Poema de Nilson Monteiro

Leia o poema "Impressões de viagem"
Nilson Monteiro, autor de “Curitiba vista por um pé vermelho”
01/05/2005

Impressões de viagem
(crônica a Neruda)

Onde andas, poeta, como fantasma
grunhindo as tábuas do convés?

Onde passeias, leve, pipa entre as cores
dos varais e das casas penduradas nas escarpas?

Onde choras, líquido, em meio
às ondas largas e geladas do Pacífico?

Onde, plantas, mágico, teu coração
nas pedras, gelatinas de ostras endurecidas?

Onde, esfarinhas, versejador, tua alma
em estrelas, uvas bêbadas, cafés franceses?
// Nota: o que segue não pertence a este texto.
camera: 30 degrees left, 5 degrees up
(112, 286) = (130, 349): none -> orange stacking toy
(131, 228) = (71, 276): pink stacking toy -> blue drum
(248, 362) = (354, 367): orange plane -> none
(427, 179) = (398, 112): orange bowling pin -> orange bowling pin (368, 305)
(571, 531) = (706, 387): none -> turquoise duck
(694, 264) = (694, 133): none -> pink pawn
Onde, fincas, amante, as âncoras
na vida, feira livre, de teu povo?

Onde, espalhas, boiadeiro, as crinas
de teus cavalos, relinchos selvagens?

Onde, anjo, sem alas, sem religião,
feito de renda branca da cordilheira,
tateias a pele desses muros?

Aqui, poeta,
aqui entre livros, mapas, bússolas, bananeiras
cerâmicas
e escadas,
as pessoas te chamam neste inferno de paixões
de anjo

Nesta cidade feita de ruelas,
peles, ondas, vinho, fumaça,
bodegas, teias, dores,
empanadas, penhascos que arranham o céu,
choclo e palta nos beiços dos pratos,
pisco e pinga nos copos,
funiculares ensandecidos

Descubro, num átimo, que amo
o atômico explodir da vida,
pedaços de gente esparramados
ao pé do cerro
sortidos em meio ao sebo do porto,
sentimentos espalhados sem cercas

Descubro que amo
cada arrulho de seus colegiais,
meias de lã, gravatas inglesas
achadas no passado,
maritacas de azul
gritando alegrias e mirando futuros
nas rachaduras da arquitetura

Descubro que amo
cada lágrima que desce
nas fendas molhadas da montanha,
vidro, cristal safira que fura os olhos
para embrulhar-se nos lençóis do Pacífico

Descubro que amo
cada suspiro de teu ar,
o cheiro pastoso de teu mercado,
cada célula de teus mariscos,
cada ensaio de vôo
de teus copos suados

Descubro que amo
cada farelo de tuas pedras
cada dor de seu paraíso
cada ritmo de teus versos
cada sentimento de entranhas,
das putas e das guitarras,
de ventanas, de pinturas
em paredes sem casca

Onde, poeta, é permitido sonhar
com este prelúdio salgado
desta sinfonia doce que
deram o nome de Neruda?

Aqui,
neste chão agarrado em Valparaíso,
madeira de porão do mar
tua casa de degraus
de mastros eriçados,
La Sebastiana.

Nilson Monteiro

Nasceu em Presidente Bernardes (SP). É jornalista em Curitiba. Autor de Curitiba vista por um pé vermelho, Simples e Pequena casa de jornal, entre outros.